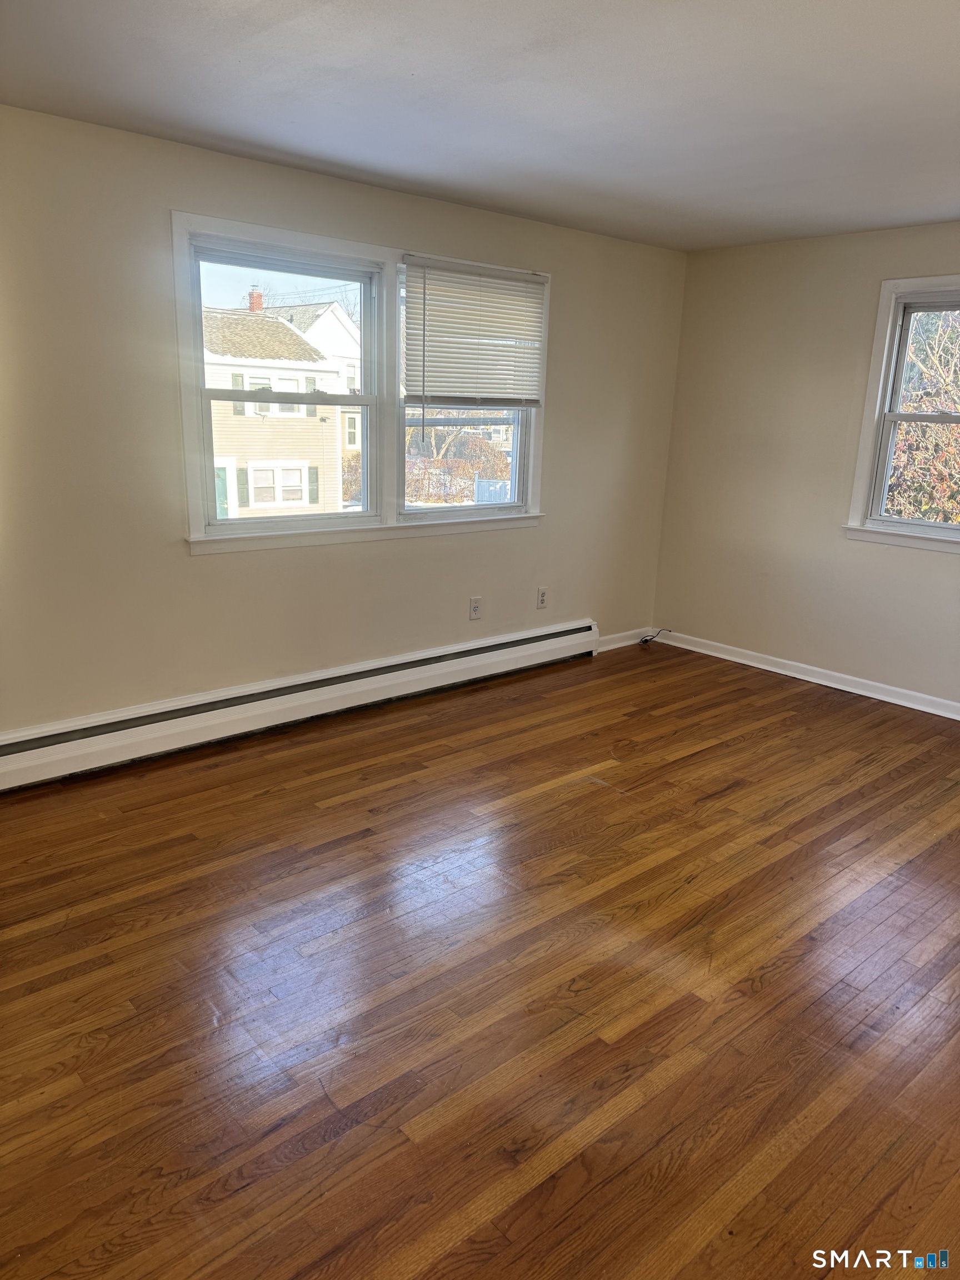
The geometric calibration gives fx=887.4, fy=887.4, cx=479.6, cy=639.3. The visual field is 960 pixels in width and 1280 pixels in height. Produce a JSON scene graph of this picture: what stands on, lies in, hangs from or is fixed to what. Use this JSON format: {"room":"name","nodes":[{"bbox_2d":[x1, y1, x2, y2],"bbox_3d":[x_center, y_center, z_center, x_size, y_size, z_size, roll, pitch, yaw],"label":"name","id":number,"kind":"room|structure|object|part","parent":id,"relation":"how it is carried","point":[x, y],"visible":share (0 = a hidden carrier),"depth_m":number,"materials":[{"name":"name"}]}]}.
{"room":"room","nodes":[
{"label":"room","id":0,"kind":"room"},
{"bbox_2d":[0,107,686,738],"bbox_3d":[-0.842,-0.801,4.017,5.489,2.429,0.164,-11,20,-40],"label":"left wall","id":1,"kind":"structure","parent":0,"point":[420,552],"depth_m":3.66,"materials":[{"name":"beige paint"}]},
{"bbox_2d":[0,619,598,790],"bbox_3d":[-0.665,0.241,4.332,3.665,0.206,0.067,-11,20,-40],"label":"baseboard heater","id":2,"kind":"object","parent":1,"relation":"attached to","point":[513,649],"visible":0.99,"depth_m":4.01,"materials":[{"name":"white metal"}]},
{"bbox_2d":[172,211,548,555],"bbox_3d":[-0.446,-1.165,4.316,2.096,1.345,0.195,-11,20,-40],"label":"double window","id":3,"kind":"structure","parent":1,"relation":"in","point":[383,296],"depth_m":4.16,"materials":[{"name":"white"}]},
{"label":"sash","id":4,"kind":"part","parent":3,"relation":"part of","materials":[{"name":"white glass"}]},
{"bbox_2d":[402,256,546,406],"bbox_3d":[-0.018,-1.496,4.407,0.888,0.670,0.049,-11,20,-40],"label":"window blind","id":5,"kind":"object","parent":3,"relation":"attached to","point":[523,280],"visible":0.99,"depth_m":4.38,"materials":[{"name":"white plastic"}]},
{"bbox_2d":[468,596,482,619],"bbox_3d":[-0.025,-0.172,4.816,0.074,0.121,0.009,-11,20,-40],"label":"wall socket","id":6,"kind":"object","parent":1,"relation":"attached to","point":[475,609],"visible":0.99,"depth_m":4.81,"materials":[{"name":"white plastic"}]},
{"bbox_2d":[536,586,548,608],"bbox_3d":[0.363,-0.243,5.134,0.073,0.121,0.009,-11,20,-40],"label":"wall socket","id":7,"kind":"object","parent":1,"relation":"attached to","point":[541,595],"visible":0.99,"depth_m":5.13,"materials":[{"name":"white plastic"}]},
{"bbox_2d":[595,626,650,651],"bbox_3d":[0.897,-0.001,5.717,0.728,0.093,0.018,-11,20,-40],"label":"baseboard","id":8,"kind":"structure","parent":1,"relation":"attached to","point":[618,635],"depth_m":5.73,"materials":[{"name":"white paint"}]},
{"bbox_2d":[0,0,959,252],"bbox_3d":[0.642,-1.516,2.023,5.596,0.122,4.458,-11,20,-40],"label":"ceiling","id":9,"kind":"structure","parent":0,"point":[225,71],"depth_m":2.72,"materials":[{"name":"white paint"}]},
{"bbox_2d":[0,638,959,1279],"bbox_3d":[0.623,0.946,2.569,5.857,0.119,4.793,-11,20,-40],"label":"floor","id":10,"kind":"structure","parent":0,"point":[679,770],"depth_m":2.33,"materials":[{"name":"brown wood"}]},
{"bbox_2d":[640,627,671,644],"bbox_3d":[1.158,-0.030,5.860,0.198,0.086,0.135,-11,20,-40],"label":"cable","id":11,"kind":"object","parent":10,"relation":"on","point":[644,641],"visible":0.99,"depth_m":5.86,"materials":[{"name":"black plastic"}]},
{"bbox_2d":[649,220,959,709],"bbox_3d":[2.662,-0.715,4.134,0.164,2.428,4.384,-11,20,-40],"label":"right wall","id":12,"kind":"structure","parent":0,"point":[945,574],"depth_m":4.99,"materials":[{"name":"beige paint"}]},
{"bbox_2d":[647,628,959,719],"bbox_3d":[2.503,0.400,4.440,0.019,0.088,4.176,-11,20,-40],"label":"baseboard","id":13,"kind":"structure","parent":12,"relation":"attached to","point":[921,708],"depth_m":5.07,"materials":[{"name":"white paint"}]},
{"bbox_2d":[843,273,959,554],"bbox_3d":[2.493,-1.072,4.296,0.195,1.372,1.230,-11,20,-40],"label":"window","id":14,"kind":"structure","parent":12,"relation":"in","point":[890,321],"depth_m":4.61,"materials":[{"name":"white paint"}]},
{"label":"meeting rail","id":15,"kind":"part","parent":14,"relation":"part of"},
{"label":"sash","id":16,"kind":"part","parent":14,"relation":"part of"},
{"label":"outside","id":17,"kind":"structure","parent":0,"visible":0},
{"bbox_2d":[203,298,353,515],"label":"house","id":18,"kind":"structure","parent":17,"point":[336,375],"materials":[{"name":"paint"}]},
{"bbox_2d":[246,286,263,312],"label":"chimney","id":19,"kind":"object","parent":18,"relation":"on","point":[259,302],"visible":0.36,"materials":[{"name":"red brick"}]},
{"bbox_2d":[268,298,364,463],"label":"house","id":20,"kind":"structure","parent":17,"point":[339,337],"materials":[{"name":"white"}]},
{"label":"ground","id":21,"kind":"structure","parent":17,"visible":0},
{"bbox_2d":[403,430,508,503],"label":"hedge","id":22,"kind":"object","parent":21,"relation":"on","point":[463,474],"visible":0.39,"materials":[{"name":"plant"}]},
{"bbox_2d":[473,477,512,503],"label":"fence","id":23,"kind":"object","parent":21,"relation":"on","point":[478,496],"visible":0.32,"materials":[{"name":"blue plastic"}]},
{"bbox_2d":[883,305,959,524],"bbox_3d":[5.826,-2.265,9.726,4.392,5.500,4.821,-11,20,-40],"label":"tree","id":24,"kind":"object","parent":21,"relation":"on","point":[908,436],"visible":0.43,"depth_m":9.38,"materials":[{"name":"plant"}]}
]}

##########

ACTION ITEM – With all pictures omitted, repeat every record above word for word.

ANSWER TO THIS EXERCISE –
The geometric calibration gives fx=887.4, fy=887.4, cx=479.6, cy=639.3. The visual field is 960 pixels in width and 1280 pixels in height. Produce a JSON scene graph of this picture: what stands on, lies in, hangs from or is fixed to what. Use this JSON format: {"room":"name","nodes":[{"bbox_2d":[x1, y1, x2, y2],"bbox_3d":[x_center, y_center, z_center, x_size, y_size, z_size, roll, pitch, yaw],"label":"name","id":number,"kind":"room|structure|object|part","parent":id,"relation":"how it is carried","point":[x, y],"visible":share (0 = a hidden carrier),"depth_m":number,"materials":[{"name":"name"}]}]}.
{"room":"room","nodes":[
{"label":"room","id":0,"kind":"room"},
{"bbox_2d":[0,107,686,738],"bbox_3d":[-0.842,-0.801,4.017,5.489,2.429,0.164,-11,20,-40],"label":"left wall","id":1,"kind":"structure","parent":0,"point":[420,552],"depth_m":3.66,"materials":[{"name":"beige paint"}]},
{"bbox_2d":[0,619,598,790],"bbox_3d":[-0.665,0.241,4.332,3.665,0.206,0.067,-11,20,-40],"label":"baseboard heater","id":2,"kind":"object","parent":1,"relation":"attached to","point":[513,649],"visible":0.99,"depth_m":4.01,"materials":[{"name":"white metal"}]},
{"bbox_2d":[172,211,548,555],"bbox_3d":[-0.446,-1.165,4.316,2.096,1.345,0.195,-11,20,-40],"label":"double window","id":3,"kind":"structure","parent":1,"relation":"in","point":[383,296],"depth_m":4.16,"materials":[{"name":"white"}]},
{"label":"sash","id":4,"kind":"part","parent":3,"relation":"part of","materials":[{"name":"white glass"}]},
{"bbox_2d":[402,256,546,406],"bbox_3d":[-0.018,-1.496,4.407,0.888,0.670,0.049,-11,20,-40],"label":"window blind","id":5,"kind":"object","parent":3,"relation":"attached to","point":[523,280],"visible":0.99,"depth_m":4.38,"materials":[{"name":"white plastic"}]},
{"bbox_2d":[468,596,482,619],"bbox_3d":[-0.025,-0.172,4.816,0.074,0.121,0.009,-11,20,-40],"label":"wall socket","id":6,"kind":"object","parent":1,"relation":"attached to","point":[475,609],"visible":0.99,"depth_m":4.81,"materials":[{"name":"white plastic"}]},
{"bbox_2d":[536,586,548,608],"bbox_3d":[0.363,-0.243,5.134,0.073,0.121,0.009,-11,20,-40],"label":"wall socket","id":7,"kind":"object","parent":1,"relation":"attached to","point":[541,595],"visible":0.99,"depth_m":5.13,"materials":[{"name":"white plastic"}]},
{"bbox_2d":[595,626,650,651],"bbox_3d":[0.897,-0.001,5.717,0.728,0.093,0.018,-11,20,-40],"label":"baseboard","id":8,"kind":"structure","parent":1,"relation":"attached to","point":[618,635],"depth_m":5.73,"materials":[{"name":"white paint"}]},
{"bbox_2d":[0,0,959,252],"bbox_3d":[0.642,-1.516,2.023,5.596,0.122,4.458,-11,20,-40],"label":"ceiling","id":9,"kind":"structure","parent":0,"point":[225,71],"depth_m":2.72,"materials":[{"name":"white paint"}]},
{"bbox_2d":[0,638,959,1279],"bbox_3d":[0.623,0.946,2.569,5.857,0.119,4.793,-11,20,-40],"label":"floor","id":10,"kind":"structure","parent":0,"point":[679,770],"depth_m":2.33,"materials":[{"name":"brown wood"}]},
{"bbox_2d":[640,627,671,644],"bbox_3d":[1.158,-0.030,5.860,0.198,0.086,0.135,-11,20,-40],"label":"cable","id":11,"kind":"object","parent":10,"relation":"on","point":[644,641],"visible":0.99,"depth_m":5.86,"materials":[{"name":"black plastic"}]},
{"bbox_2d":[649,220,959,709],"bbox_3d":[2.662,-0.715,4.134,0.164,2.428,4.384,-11,20,-40],"label":"right wall","id":12,"kind":"structure","parent":0,"point":[945,574],"depth_m":4.99,"materials":[{"name":"beige paint"}]},
{"bbox_2d":[647,628,959,719],"bbox_3d":[2.503,0.400,4.440,0.019,0.088,4.176,-11,20,-40],"label":"baseboard","id":13,"kind":"structure","parent":12,"relation":"attached to","point":[921,708],"depth_m":5.07,"materials":[{"name":"white paint"}]},
{"bbox_2d":[843,273,959,554],"bbox_3d":[2.493,-1.072,4.296,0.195,1.372,1.230,-11,20,-40],"label":"window","id":14,"kind":"structure","parent":12,"relation":"in","point":[890,321],"depth_m":4.61,"materials":[{"name":"white paint"}]},
{"label":"meeting rail","id":15,"kind":"part","parent":14,"relation":"part of"},
{"label":"sash","id":16,"kind":"part","parent":14,"relation":"part of"},
{"label":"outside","id":17,"kind":"structure","parent":0,"visible":0},
{"bbox_2d":[203,298,353,515],"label":"house","id":18,"kind":"structure","parent":17,"point":[336,375],"materials":[{"name":"paint"}]},
{"bbox_2d":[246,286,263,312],"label":"chimney","id":19,"kind":"object","parent":18,"relation":"on","point":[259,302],"visible":0.36,"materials":[{"name":"red brick"}]},
{"bbox_2d":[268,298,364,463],"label":"house","id":20,"kind":"structure","parent":17,"point":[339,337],"materials":[{"name":"white"}]},
{"label":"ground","id":21,"kind":"structure","parent":17,"visible":0},
{"bbox_2d":[403,430,508,503],"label":"hedge","id":22,"kind":"object","parent":21,"relation":"on","point":[463,474],"visible":0.39,"materials":[{"name":"plant"}]},
{"bbox_2d":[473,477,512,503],"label":"fence","id":23,"kind":"object","parent":21,"relation":"on","point":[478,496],"visible":0.32,"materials":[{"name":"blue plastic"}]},
{"bbox_2d":[883,305,959,524],"bbox_3d":[5.826,-2.265,9.726,4.392,5.500,4.821,-11,20,-40],"label":"tree","id":24,"kind":"object","parent":21,"relation":"on","point":[908,436],"visible":0.43,"depth_m":9.38,"materials":[{"name":"plant"}]}
]}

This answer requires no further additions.